Last summer, Zambeef recalled imported beef lines from its own retail outlets amid allegations the products contained the chemical aromatic aldehyde. Government tests subsequently confirmed the presence of the chemical in samples. Zambeef ended contracts with external storage providers following a review of its operations.

However, Zambeef said today (29 September) the exchange rate had "returned to relative stability", while the Zambian government had "resolved" the swine fever outbreak of last year, which had hindered the movement of livestock. Retail sales had also recovered to levels prior to the issue with its imported beef products.
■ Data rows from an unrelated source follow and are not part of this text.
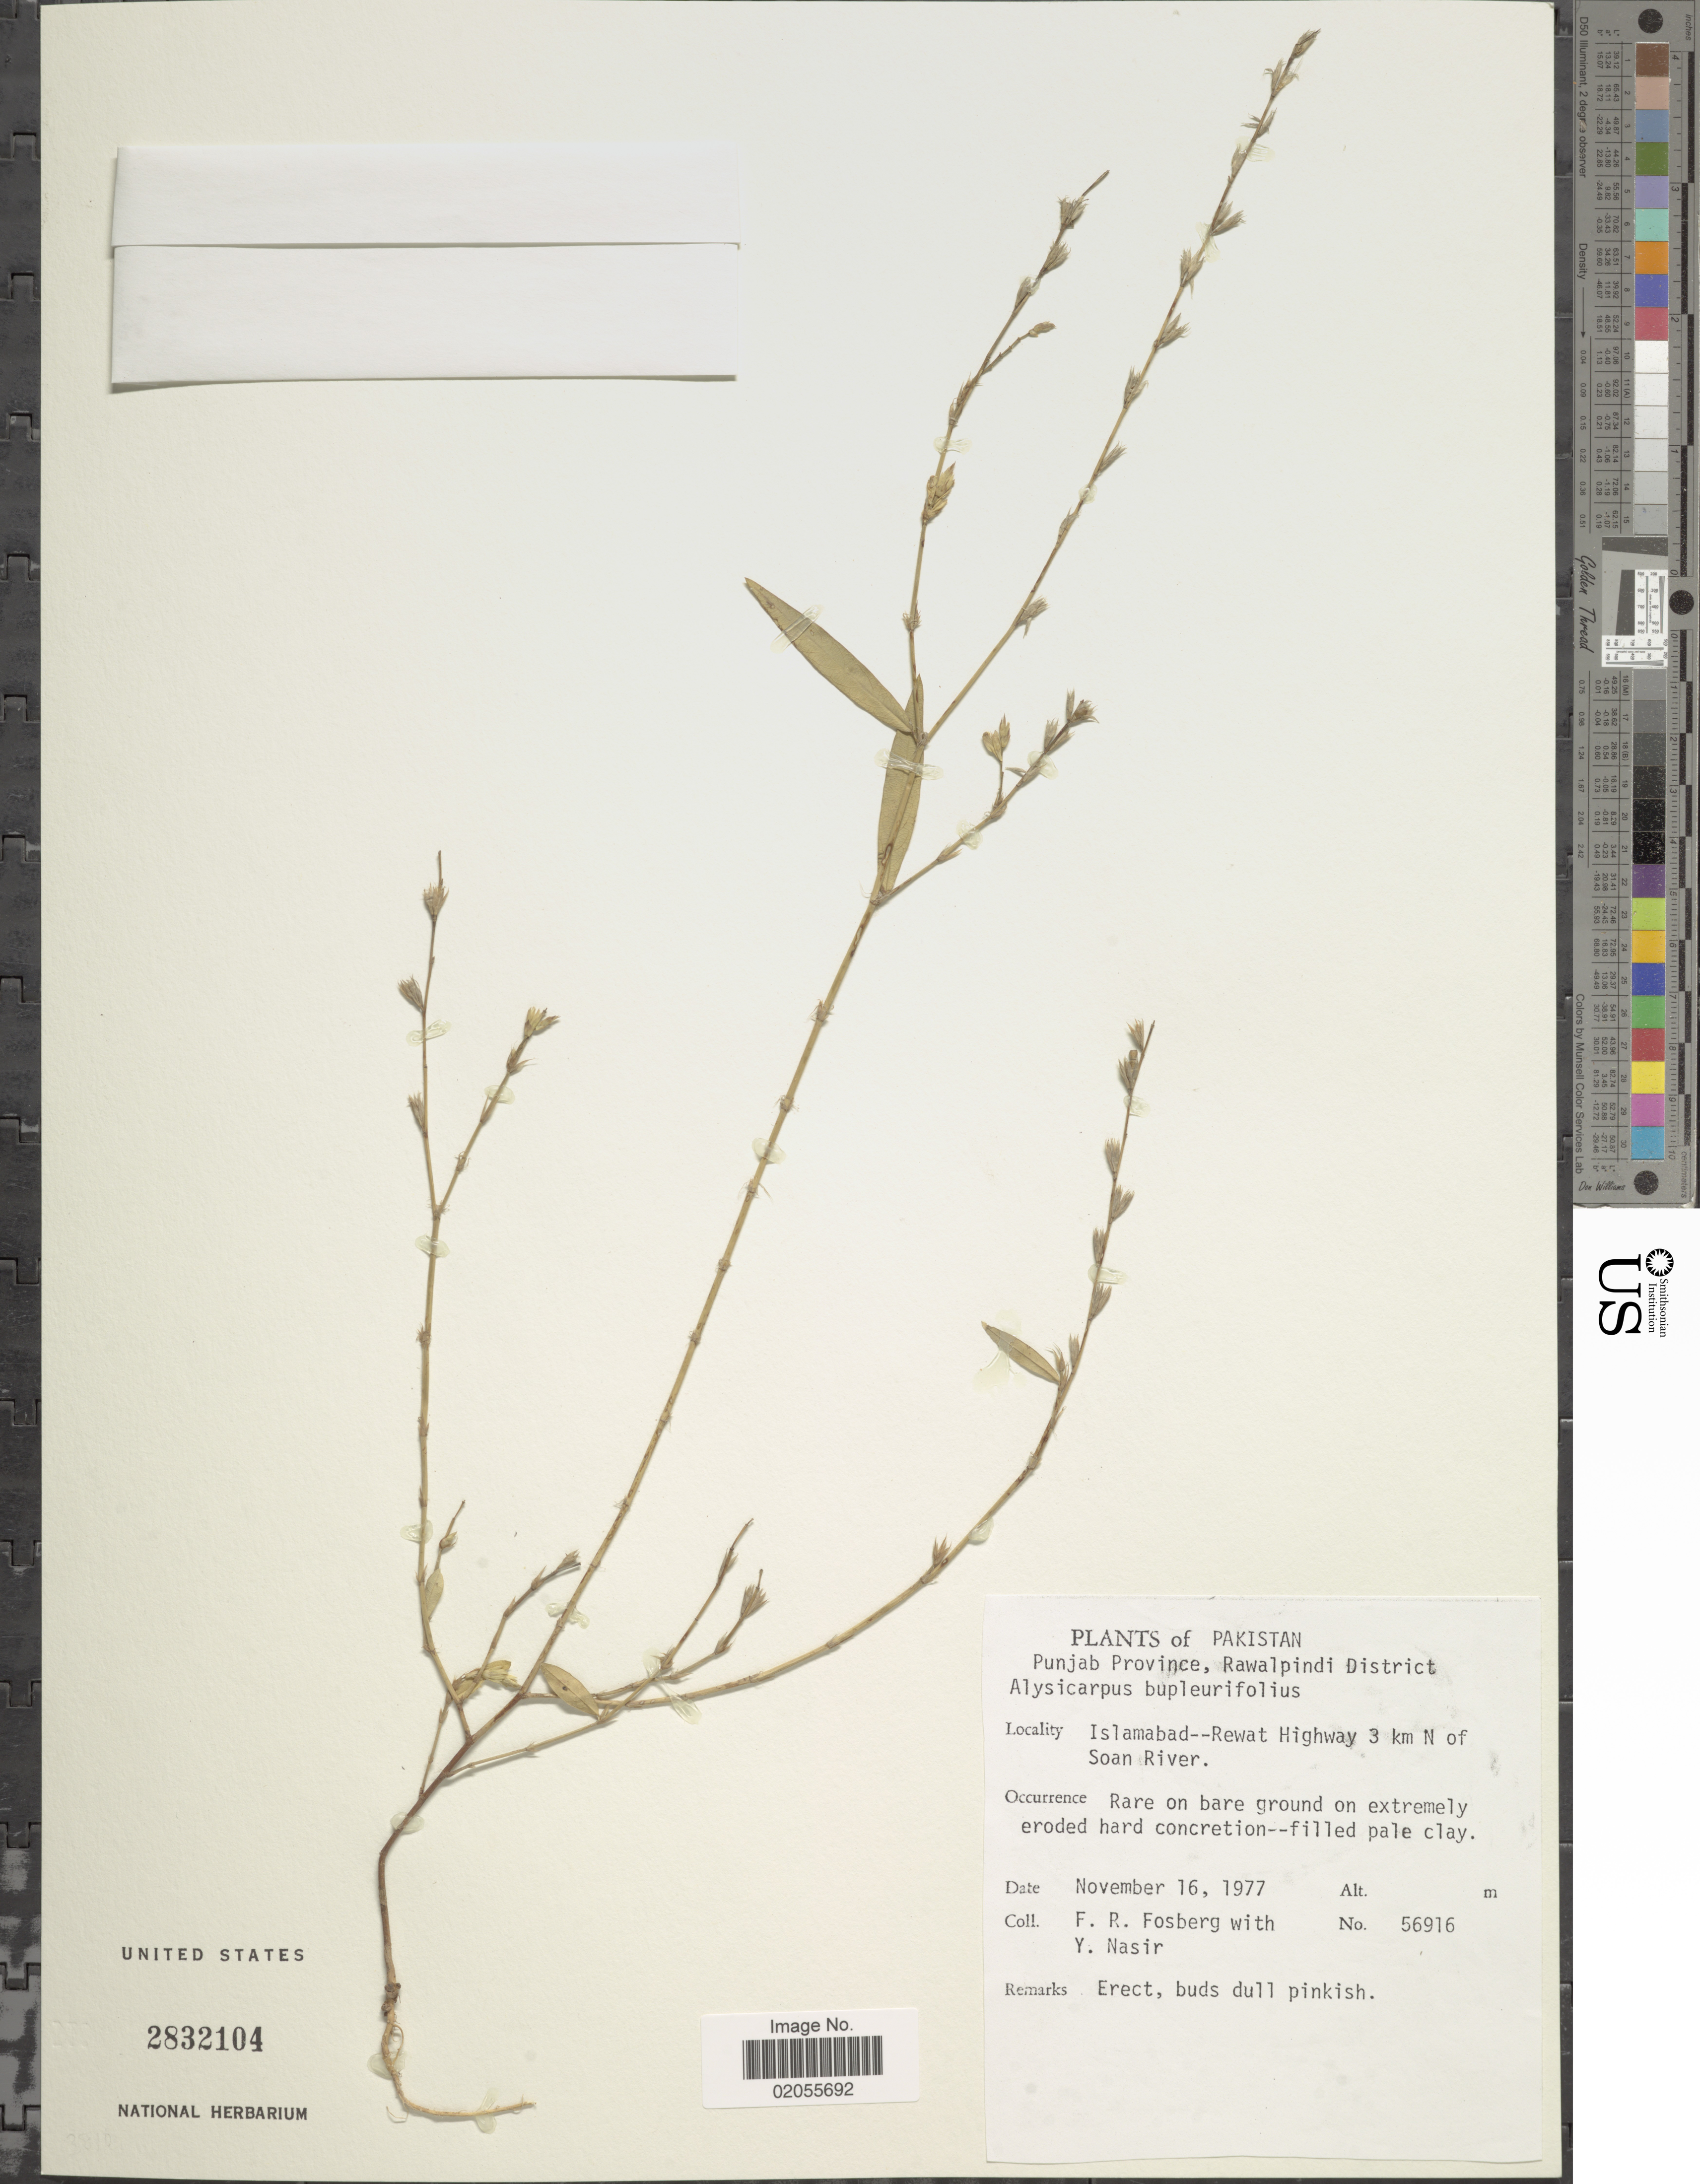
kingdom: Plantae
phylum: Tracheophyta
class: Magnoliopsida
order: Fabales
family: Fabaceae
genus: Alysicarpus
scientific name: Alysicarpus bupleurifolius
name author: (L.) DC.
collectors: F. R. Fosberg & Y. Nasir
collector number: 56916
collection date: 1977-11-16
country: Pakistan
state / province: Punjab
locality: Rawalpindi District, Islamabad-Rewat Highway 3 km N of Soan River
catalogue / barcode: US 2832104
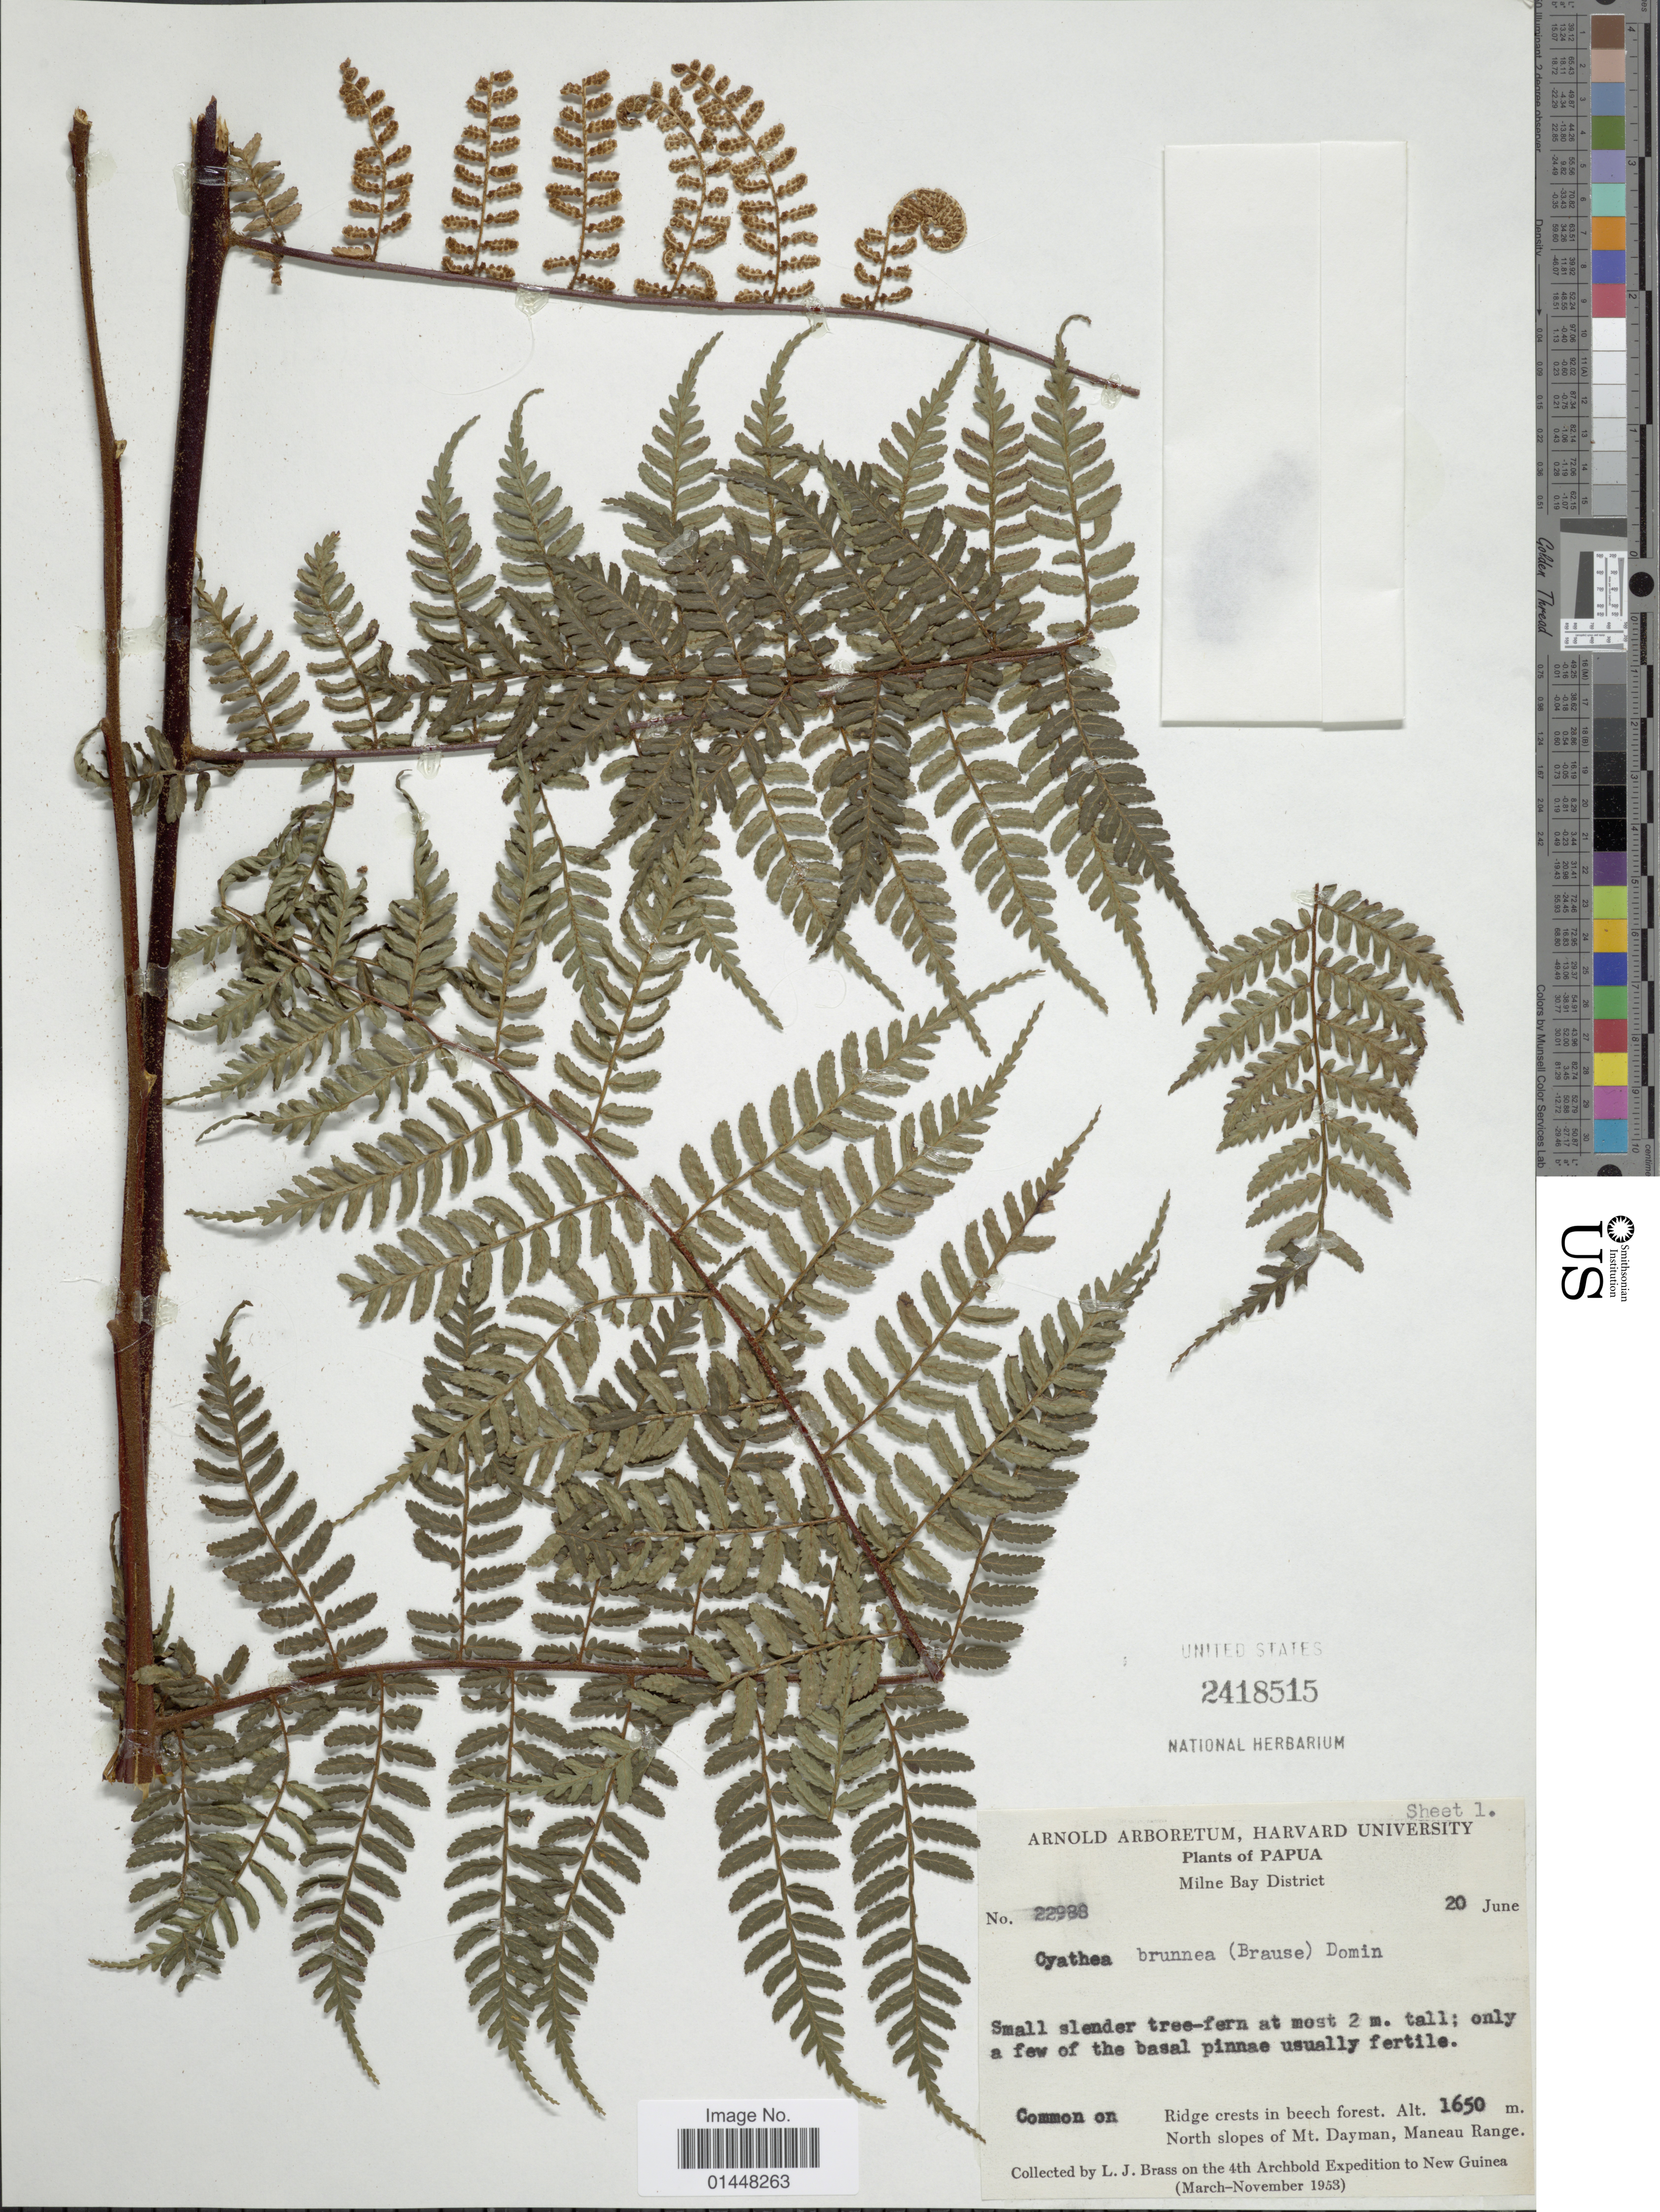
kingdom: Plantae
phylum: Tracheophyta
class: Polypodiopsida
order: Cyatheales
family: Cyatheaceae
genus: Gymnosphaera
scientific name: Gymnosphaera hornei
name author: (Baker) Copel.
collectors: L. J. Brass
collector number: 22988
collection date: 1953-06-20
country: Papua New Guinea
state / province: Milne Bay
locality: Papua. Milne Bay District. Common on Ridge crests in beech forest. Northern slopes of Mt. Dayman, Maneau Range.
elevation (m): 1650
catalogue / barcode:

Zambeef said reported revenues would be lower than market expectations when translated into US dollars. Nevertheless, an improvement in margins would help the company's profitability.

Alongside the trading update, Zambeef said Carl Irwin, its director of strategy and development, had been named its joint CEO.

Irwin will keep his existing responsibilities but will also now oversee finance and administration at Zambeef. Francis Grogan, the company's CEO, will oversee operations.

As joint MDs, two men have led the group since 1994, with Irwin becoming director of strategy and development after the company's IPO in 2011. A spokesperson said the position of joint CEO "better reflected their current roles".

In a joint statement, they said: "We are pleased to say that following a difficult year in 2013, which continued into the first half of the current financial year, the macro-economic backdrop experienced in Zambia recently has been stable and more helpful to Zambeef both operationally and financially and we are hopeful that this situation will continue into the 2015 financial year."